*** Begin section ***

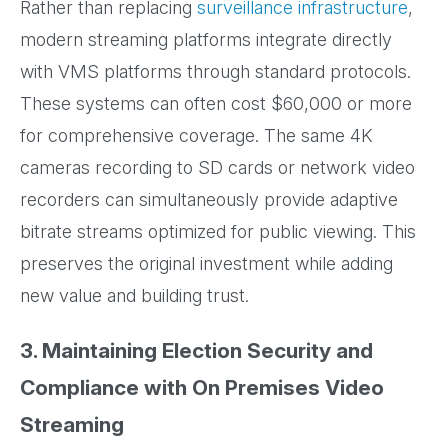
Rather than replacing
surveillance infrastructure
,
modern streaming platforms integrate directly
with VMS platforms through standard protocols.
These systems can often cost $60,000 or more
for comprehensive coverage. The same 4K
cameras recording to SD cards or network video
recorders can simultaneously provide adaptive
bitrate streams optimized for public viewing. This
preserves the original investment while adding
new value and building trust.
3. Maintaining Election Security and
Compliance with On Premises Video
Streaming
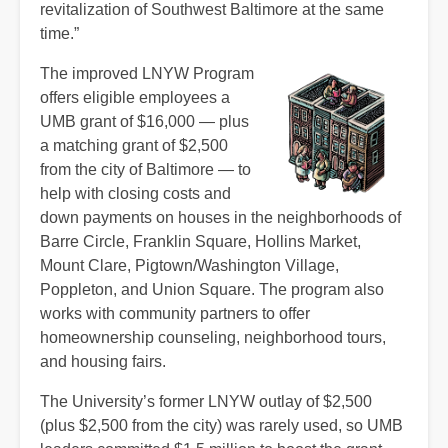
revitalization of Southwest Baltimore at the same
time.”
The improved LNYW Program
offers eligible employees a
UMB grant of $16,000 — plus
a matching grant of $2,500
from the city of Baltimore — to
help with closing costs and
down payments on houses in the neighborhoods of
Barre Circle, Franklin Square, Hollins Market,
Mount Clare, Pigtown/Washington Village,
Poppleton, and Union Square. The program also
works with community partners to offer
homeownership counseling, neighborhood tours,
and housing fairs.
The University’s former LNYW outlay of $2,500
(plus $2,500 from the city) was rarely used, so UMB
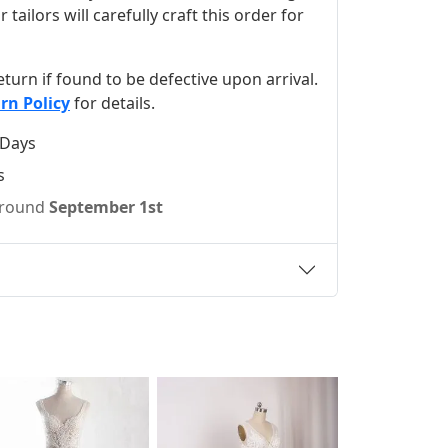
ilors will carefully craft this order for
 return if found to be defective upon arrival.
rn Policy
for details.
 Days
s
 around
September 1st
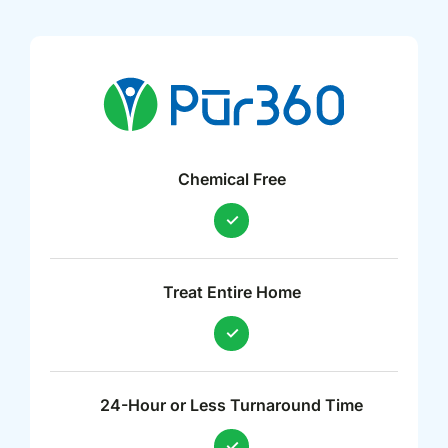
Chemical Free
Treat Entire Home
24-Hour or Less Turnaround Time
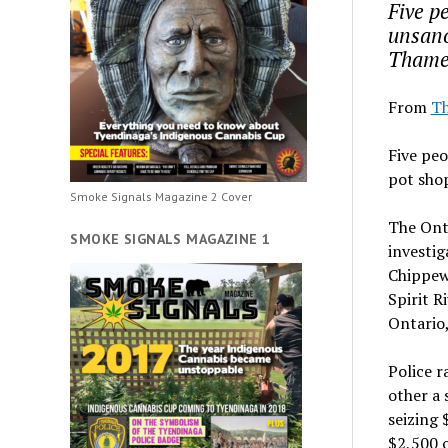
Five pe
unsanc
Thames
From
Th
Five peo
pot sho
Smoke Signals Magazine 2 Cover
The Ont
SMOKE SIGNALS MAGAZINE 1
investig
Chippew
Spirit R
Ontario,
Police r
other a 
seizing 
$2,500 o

*** End section ***
*** Begin section ***

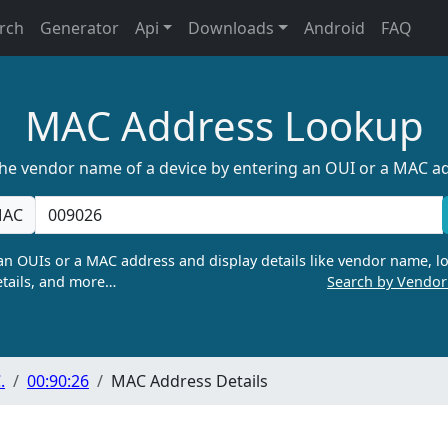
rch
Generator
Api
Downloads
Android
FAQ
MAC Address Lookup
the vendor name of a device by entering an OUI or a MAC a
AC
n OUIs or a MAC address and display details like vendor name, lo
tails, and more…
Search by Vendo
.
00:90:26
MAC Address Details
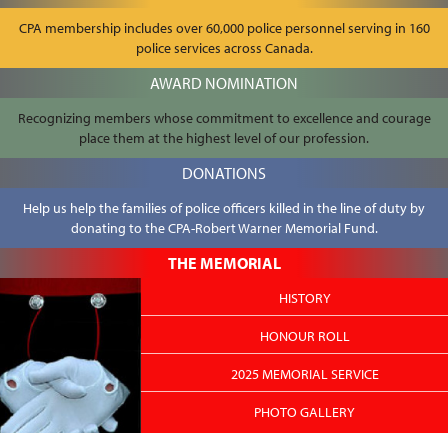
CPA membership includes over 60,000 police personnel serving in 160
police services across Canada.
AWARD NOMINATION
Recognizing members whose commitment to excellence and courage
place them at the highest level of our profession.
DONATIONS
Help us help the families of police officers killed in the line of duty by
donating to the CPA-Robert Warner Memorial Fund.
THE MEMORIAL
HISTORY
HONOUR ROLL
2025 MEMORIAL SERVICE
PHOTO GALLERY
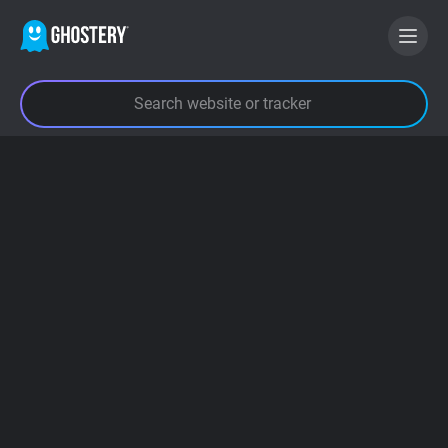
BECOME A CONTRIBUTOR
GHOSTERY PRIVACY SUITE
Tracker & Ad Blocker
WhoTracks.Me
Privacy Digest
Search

*** End section ***
*** Begin section ***

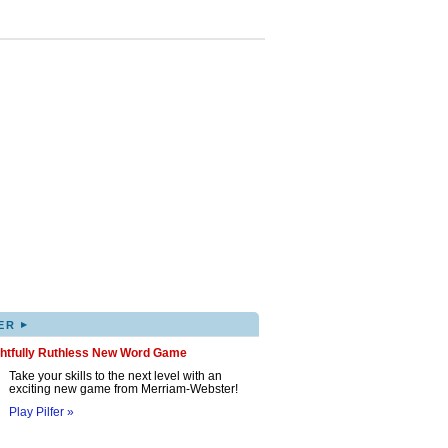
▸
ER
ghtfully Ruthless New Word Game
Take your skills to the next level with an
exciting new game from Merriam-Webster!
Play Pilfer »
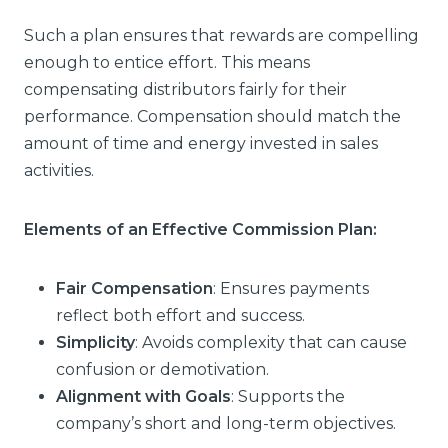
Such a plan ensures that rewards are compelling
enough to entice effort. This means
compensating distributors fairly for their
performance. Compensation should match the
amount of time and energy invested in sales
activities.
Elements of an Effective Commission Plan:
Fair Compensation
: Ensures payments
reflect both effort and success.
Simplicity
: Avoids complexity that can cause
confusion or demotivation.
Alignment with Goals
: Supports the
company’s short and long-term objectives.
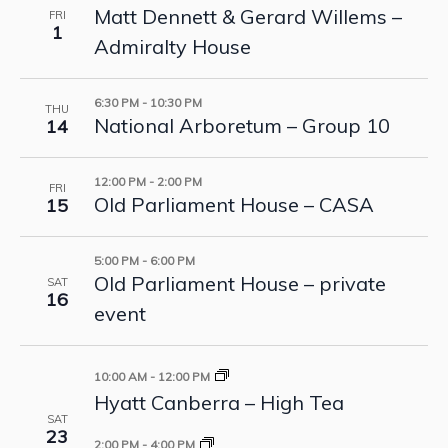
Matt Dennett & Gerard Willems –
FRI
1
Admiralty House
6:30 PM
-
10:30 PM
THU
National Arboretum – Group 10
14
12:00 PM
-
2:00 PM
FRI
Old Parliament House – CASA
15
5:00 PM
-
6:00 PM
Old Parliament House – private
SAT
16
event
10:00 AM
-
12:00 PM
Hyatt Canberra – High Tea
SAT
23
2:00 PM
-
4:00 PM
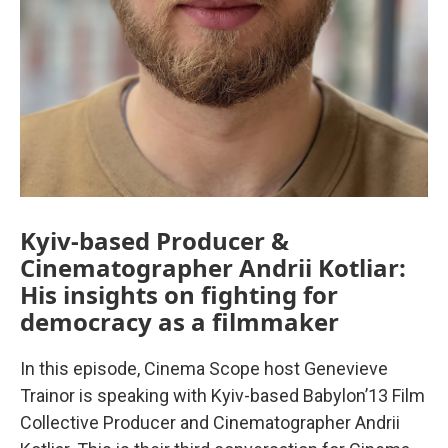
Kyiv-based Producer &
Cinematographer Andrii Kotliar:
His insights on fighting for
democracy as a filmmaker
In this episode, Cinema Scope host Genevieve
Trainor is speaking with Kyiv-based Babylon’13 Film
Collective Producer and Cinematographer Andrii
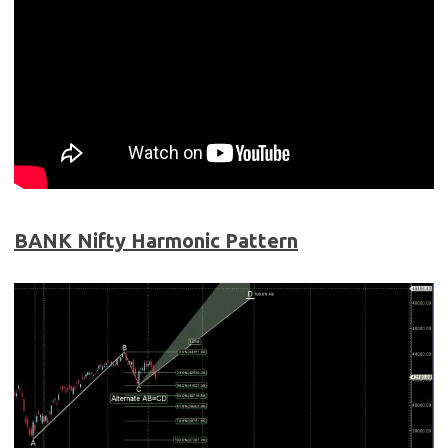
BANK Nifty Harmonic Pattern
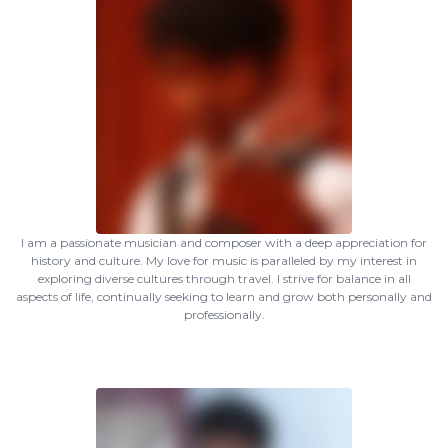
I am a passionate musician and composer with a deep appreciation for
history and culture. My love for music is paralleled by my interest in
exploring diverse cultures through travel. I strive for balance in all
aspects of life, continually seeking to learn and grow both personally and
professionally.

*** End section ***

YOUR OBJECTIVE: How many lines of the material above hold "grant"? Answer with that number alone.

ANSWER FOR THIS EXERCISE: 2